KAMA-FM (104.9 MHz, "104.9 Latino Mix") is a commercial radio station licensed to Deer Park, Texas, and serving the Greater Houston radio market. It is owned by the Uforia Audio Network, a subsidiary of Univision, and it airs a Spanish-language CHR/Top 40 format.

KAMA-FM has an effective radiated power (ERP) of 10,500 watts and is a Class C2 FM station (equivalent to 50,000 watts at 500 feet). The transmitter is located on the historic 1948 KNUZ tower, along with sister station 102.9 KLTN, at 315 N. Ennis Street in the East End. The studios and offices are located in the Univision building in Uptown Houston, on the Southwest Freeway (U.S. Highway 59).

==History==
===KFRD-FM and KPTY===
Originally, the station was licensed to Rosenberg, Texas.
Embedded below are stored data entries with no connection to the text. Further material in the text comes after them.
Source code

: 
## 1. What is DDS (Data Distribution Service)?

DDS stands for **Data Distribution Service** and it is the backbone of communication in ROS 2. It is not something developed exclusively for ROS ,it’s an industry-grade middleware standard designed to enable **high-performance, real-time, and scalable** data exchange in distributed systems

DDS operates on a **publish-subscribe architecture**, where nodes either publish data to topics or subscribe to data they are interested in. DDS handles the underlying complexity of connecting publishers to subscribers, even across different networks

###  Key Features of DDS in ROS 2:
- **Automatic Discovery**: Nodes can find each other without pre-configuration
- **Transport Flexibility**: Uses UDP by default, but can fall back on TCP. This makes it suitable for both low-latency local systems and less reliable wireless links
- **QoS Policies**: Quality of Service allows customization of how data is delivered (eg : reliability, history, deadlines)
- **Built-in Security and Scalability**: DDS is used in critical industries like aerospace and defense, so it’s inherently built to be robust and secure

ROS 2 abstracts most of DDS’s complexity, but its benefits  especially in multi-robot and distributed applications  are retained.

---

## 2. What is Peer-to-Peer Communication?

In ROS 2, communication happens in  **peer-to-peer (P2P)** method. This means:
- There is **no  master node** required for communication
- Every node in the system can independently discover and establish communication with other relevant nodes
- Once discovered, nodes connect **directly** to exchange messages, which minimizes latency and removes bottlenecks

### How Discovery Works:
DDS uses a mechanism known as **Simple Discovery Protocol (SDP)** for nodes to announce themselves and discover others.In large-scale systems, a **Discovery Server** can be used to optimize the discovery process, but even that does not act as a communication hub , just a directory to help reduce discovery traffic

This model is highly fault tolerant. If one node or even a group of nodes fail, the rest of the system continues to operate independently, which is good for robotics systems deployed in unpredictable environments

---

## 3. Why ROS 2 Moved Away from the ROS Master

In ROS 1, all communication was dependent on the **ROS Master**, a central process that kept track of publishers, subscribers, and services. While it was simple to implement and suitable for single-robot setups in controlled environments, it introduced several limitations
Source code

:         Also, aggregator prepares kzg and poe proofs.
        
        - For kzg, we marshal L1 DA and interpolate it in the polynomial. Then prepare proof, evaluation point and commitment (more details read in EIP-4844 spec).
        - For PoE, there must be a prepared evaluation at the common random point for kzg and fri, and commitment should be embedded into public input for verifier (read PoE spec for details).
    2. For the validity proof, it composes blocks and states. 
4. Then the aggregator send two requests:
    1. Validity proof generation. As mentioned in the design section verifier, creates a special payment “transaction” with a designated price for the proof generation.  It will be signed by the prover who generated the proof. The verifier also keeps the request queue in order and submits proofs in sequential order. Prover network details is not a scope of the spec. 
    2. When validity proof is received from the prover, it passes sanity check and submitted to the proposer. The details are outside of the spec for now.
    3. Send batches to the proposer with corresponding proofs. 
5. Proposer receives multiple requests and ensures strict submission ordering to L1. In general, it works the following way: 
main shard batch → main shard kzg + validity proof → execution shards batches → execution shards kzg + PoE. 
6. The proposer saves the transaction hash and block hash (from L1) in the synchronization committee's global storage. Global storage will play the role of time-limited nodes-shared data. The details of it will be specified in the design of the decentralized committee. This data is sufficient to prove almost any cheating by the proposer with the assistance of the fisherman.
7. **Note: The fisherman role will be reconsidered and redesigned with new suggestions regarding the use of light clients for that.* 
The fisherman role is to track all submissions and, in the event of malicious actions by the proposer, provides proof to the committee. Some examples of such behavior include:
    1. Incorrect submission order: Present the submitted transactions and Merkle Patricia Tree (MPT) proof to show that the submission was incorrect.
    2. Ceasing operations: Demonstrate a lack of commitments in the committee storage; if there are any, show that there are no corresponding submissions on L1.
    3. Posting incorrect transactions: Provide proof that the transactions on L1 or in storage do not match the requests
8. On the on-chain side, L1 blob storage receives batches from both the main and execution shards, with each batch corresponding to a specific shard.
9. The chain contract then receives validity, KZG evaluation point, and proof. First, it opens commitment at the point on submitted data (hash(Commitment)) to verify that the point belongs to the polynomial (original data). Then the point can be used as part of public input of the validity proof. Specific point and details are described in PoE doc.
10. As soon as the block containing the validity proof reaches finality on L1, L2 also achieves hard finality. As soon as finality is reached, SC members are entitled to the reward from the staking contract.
It signed on the air on January 7, 1969, as KFRD-FM, the sister station to AM 980 KFRD. KFRD-AM-FM simulcast a country music format.

Since being owned by Univision, and its predecessor Tichenor Broadcasting, 104.9 has switched formats many times. It was once in simulcast with 93.3 KQBU-FM Port Arthur as both Spanish Adult Contemporary "K-Love" and Regional Mexican "Estereo Latino". After it broke off the simulcast with 93.3, 104.9 became an English language station once again, as "The House Party, 104.9" featuring a Rhythmic Contemporary format targeting second and third generation Hispanics. Once the 104.9 facility was moved from Missouri City, Texas, to Deer Park, it simply rebranded as "Party 104.9"."“The House Party” relaunches as “Party 104.9”"

The 104.9 facility has moved its city of license (COL) on 2 separate occasions. Having originated in Rosenberg, it then was moved to the Wells Fargo Bank Building in downtown Houston, and relicensed to Missouri City. After a few years, Univision moved 104.9 once again, as well as increased power of the station to 10,500 watts. This time, 104.9 relocated its transmitter to the historic East End of downtown Houston's Ennis Street tower, which has historically housed both now-Univision co-owned 102.9 KLTN, as well as the original sister to 102.9, 1230 KNUZ (now KCOH). With the change to physical location at the Ennis tower, KAMA also changed COL again to its current Deer Park license. 104.9 also gained a simulcast partner as 105.3, licensed to Crystal Beach, Texas, became Party as well. Univision applied for and was granted a similar call sign to 104.9's KPTY, with 105.3 becoming KPTI during the simulcast and remaining with those call letters until it took over KPTY after the end of the Party format on 93.3."KPTY-FM Missouri City - Houston"

==="Amor" and "Tu Musica"===
On December 4, 2007, the station dropped the Rhythmic Contemporary "Party" format and became "Amor", a Latin pop format aimed at adults. The rhythmic "Party" format and the KPTY call sign were moved to 93.3 FM in Port Arthur, Texas, replacing Regional Mexican KQBU-FM. 104.9 remained in simulcast with 105.3 KPTI Winnie (now KLTW) until 105.3 was sold to Excel Media. “Amor” competed with 101.1 KLOL and 107.9 KQQK in the Latin pop format.

On January 29, 2008, Univision rebranded KAMA-FM from "Amor 104.9" to "104.9 Tu Musica".

==="Latino Mix"===
On September 28, 2014, KAMA rebranded as "104.9 Latino Mix". The new branding focuses more on Spanish rhythmic music, such as Reggaeton, as well as Bachata.

On December 1, 2017, sister station 93.3 KQBU-FM left its Regional Mexican format to simulcast with KAMA-FM. This gives KAMA-FM a strong signal to the Houston market, as well as serving the Golden Triangle, including Beaumont, Port Arthur, and Orange. The simulcast would last until September 27, 2021, when 93.3 began airing programming from TUDN Radio, simulcasting co-owned KLAT.